Copy every line in the listing that contains "made".
*** Opening of Data provided ***
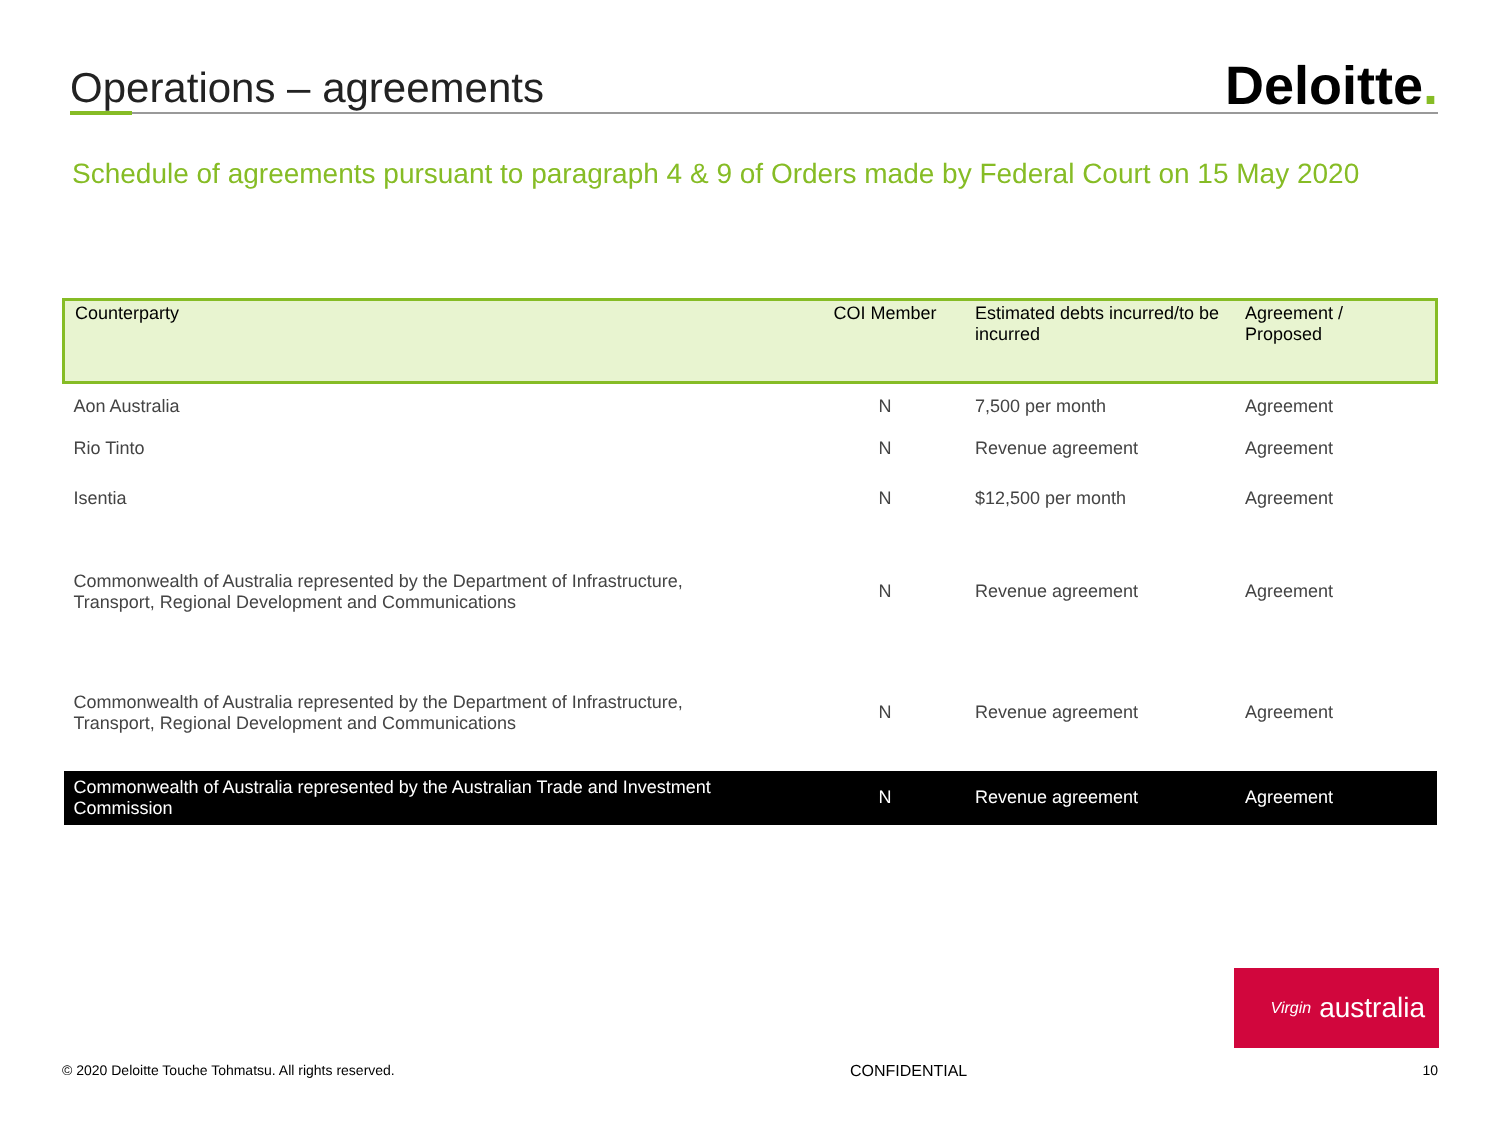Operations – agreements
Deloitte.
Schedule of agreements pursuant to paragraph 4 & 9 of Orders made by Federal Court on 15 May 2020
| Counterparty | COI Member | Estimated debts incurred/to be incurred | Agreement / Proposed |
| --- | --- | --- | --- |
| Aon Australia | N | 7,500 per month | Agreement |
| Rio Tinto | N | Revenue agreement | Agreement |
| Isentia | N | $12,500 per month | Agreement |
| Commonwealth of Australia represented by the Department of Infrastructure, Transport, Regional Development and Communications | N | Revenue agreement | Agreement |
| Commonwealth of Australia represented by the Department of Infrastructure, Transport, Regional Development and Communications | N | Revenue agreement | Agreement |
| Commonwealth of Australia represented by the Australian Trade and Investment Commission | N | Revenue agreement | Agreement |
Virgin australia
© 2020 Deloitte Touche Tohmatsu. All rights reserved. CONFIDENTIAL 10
*** Close of Data provided ***
*** Opening of Data provided ***
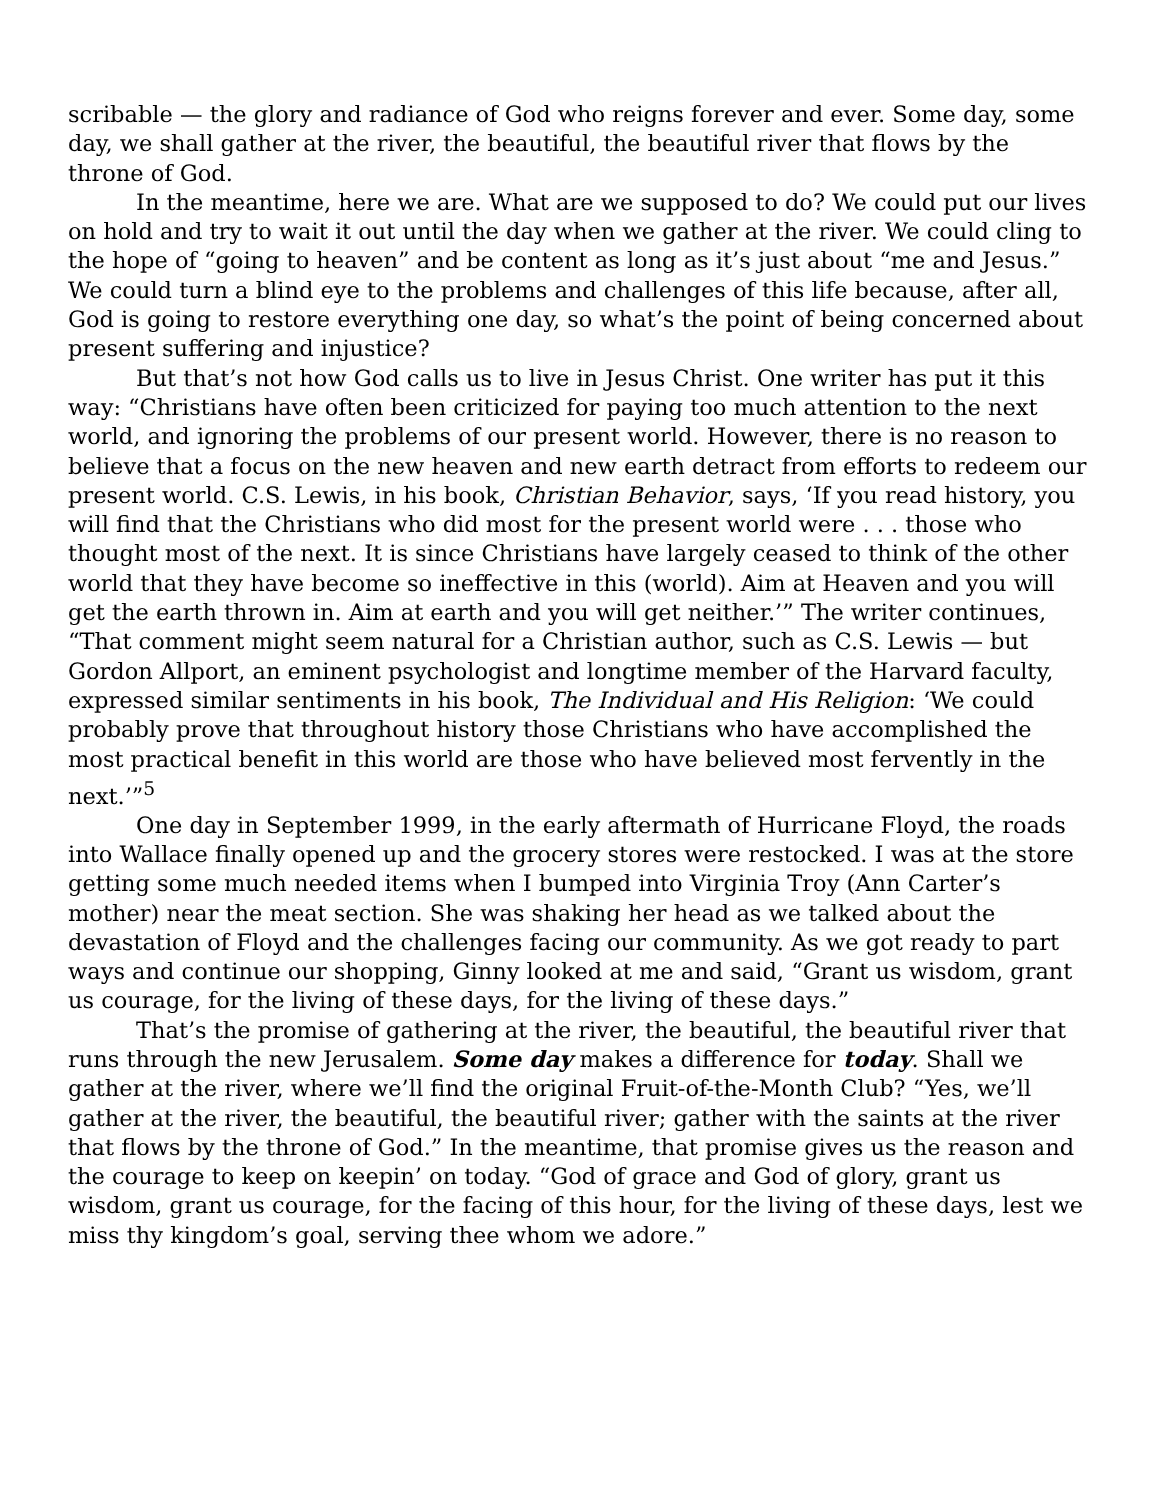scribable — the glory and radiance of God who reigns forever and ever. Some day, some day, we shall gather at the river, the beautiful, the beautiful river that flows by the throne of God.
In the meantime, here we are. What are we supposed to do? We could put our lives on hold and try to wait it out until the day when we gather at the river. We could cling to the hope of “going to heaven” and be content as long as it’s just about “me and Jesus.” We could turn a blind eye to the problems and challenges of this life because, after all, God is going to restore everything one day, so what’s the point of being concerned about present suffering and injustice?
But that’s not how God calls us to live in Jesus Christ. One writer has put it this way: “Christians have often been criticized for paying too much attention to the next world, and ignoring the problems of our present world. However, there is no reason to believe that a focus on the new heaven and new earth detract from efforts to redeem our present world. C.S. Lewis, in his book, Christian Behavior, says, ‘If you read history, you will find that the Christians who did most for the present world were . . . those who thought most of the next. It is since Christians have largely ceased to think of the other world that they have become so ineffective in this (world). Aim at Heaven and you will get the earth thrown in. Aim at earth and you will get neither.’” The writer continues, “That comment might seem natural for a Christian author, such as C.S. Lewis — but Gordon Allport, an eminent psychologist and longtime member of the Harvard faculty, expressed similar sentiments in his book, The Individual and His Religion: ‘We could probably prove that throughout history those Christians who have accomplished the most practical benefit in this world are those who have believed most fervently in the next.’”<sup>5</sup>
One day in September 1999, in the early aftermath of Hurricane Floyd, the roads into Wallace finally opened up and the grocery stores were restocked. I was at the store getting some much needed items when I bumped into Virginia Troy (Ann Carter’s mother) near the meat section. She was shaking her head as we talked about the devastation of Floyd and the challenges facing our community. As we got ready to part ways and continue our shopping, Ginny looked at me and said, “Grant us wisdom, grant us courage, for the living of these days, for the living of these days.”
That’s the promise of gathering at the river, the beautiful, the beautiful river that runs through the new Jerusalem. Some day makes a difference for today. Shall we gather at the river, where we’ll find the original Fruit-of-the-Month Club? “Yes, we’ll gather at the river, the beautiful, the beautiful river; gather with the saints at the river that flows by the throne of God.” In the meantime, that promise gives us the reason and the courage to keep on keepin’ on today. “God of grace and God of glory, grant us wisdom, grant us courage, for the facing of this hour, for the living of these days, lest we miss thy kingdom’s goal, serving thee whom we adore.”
*** Close of Data provided ***
*** Opening of Data provided ***
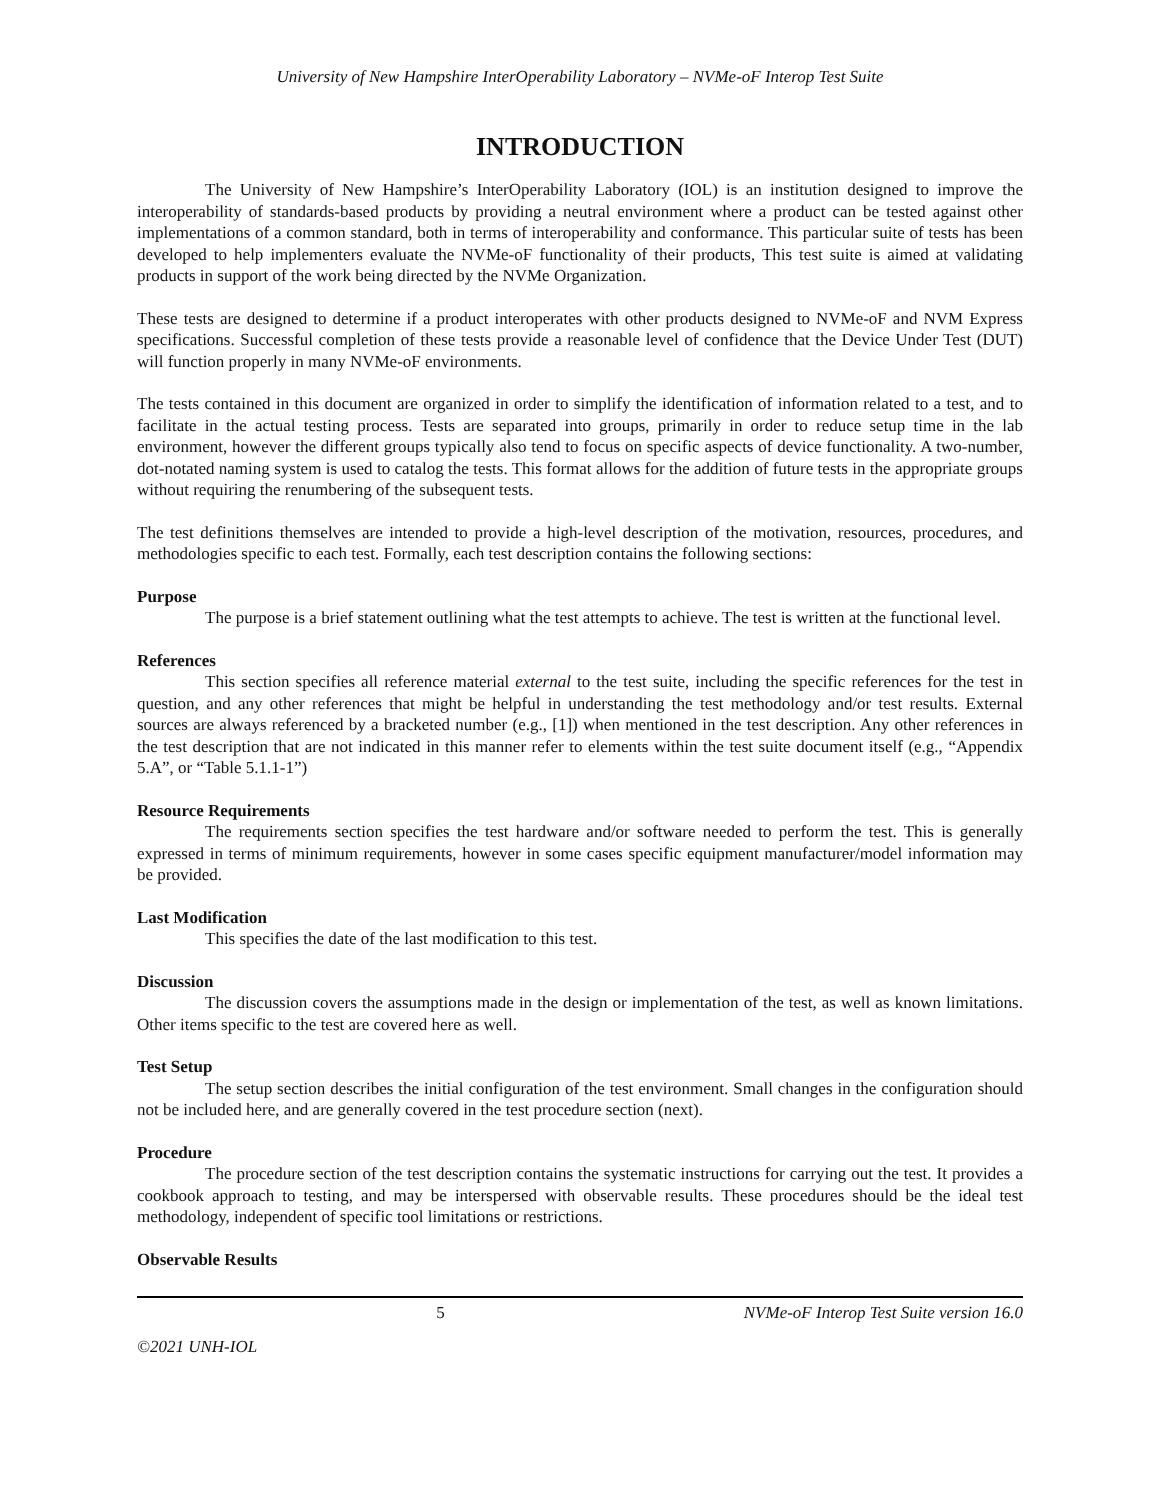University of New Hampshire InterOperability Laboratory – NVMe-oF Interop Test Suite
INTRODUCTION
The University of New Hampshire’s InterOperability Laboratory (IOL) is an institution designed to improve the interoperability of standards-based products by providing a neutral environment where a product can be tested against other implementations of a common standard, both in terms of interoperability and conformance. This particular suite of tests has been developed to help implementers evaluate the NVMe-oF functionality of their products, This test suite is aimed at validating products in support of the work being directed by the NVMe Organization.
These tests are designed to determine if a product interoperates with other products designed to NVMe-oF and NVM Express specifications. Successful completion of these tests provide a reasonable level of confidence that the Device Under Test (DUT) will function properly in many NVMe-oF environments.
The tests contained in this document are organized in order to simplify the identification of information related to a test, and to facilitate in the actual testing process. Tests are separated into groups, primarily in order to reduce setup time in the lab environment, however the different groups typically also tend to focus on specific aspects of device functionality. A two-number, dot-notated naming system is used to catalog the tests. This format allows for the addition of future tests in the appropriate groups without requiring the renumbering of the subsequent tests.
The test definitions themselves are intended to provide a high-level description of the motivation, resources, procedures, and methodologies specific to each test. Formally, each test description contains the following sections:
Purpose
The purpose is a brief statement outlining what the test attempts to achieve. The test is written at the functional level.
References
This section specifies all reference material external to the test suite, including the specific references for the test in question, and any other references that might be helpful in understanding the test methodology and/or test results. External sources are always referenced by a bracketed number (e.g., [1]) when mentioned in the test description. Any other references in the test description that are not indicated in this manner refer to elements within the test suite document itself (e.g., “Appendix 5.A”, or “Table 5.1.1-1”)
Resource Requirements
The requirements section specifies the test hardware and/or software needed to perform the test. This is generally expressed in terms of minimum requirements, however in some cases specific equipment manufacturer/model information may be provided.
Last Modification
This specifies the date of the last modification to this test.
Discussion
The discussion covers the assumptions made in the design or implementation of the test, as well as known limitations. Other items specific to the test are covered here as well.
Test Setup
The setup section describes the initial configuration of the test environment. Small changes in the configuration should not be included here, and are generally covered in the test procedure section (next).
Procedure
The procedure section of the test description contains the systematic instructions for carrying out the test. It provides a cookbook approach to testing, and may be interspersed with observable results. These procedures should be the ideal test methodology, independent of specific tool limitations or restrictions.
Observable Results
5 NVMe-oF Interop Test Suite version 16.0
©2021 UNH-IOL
*** Close of Data provided ***
● Response to the task
Schedule of agreements pursuant to paragraph 4 & 9 of Orders made by Federal Court on 15 May 2020
The discussion covers the assumptions made in the design or implementation of the test, as well as known limitations. Other items specific to the test are covered here as well.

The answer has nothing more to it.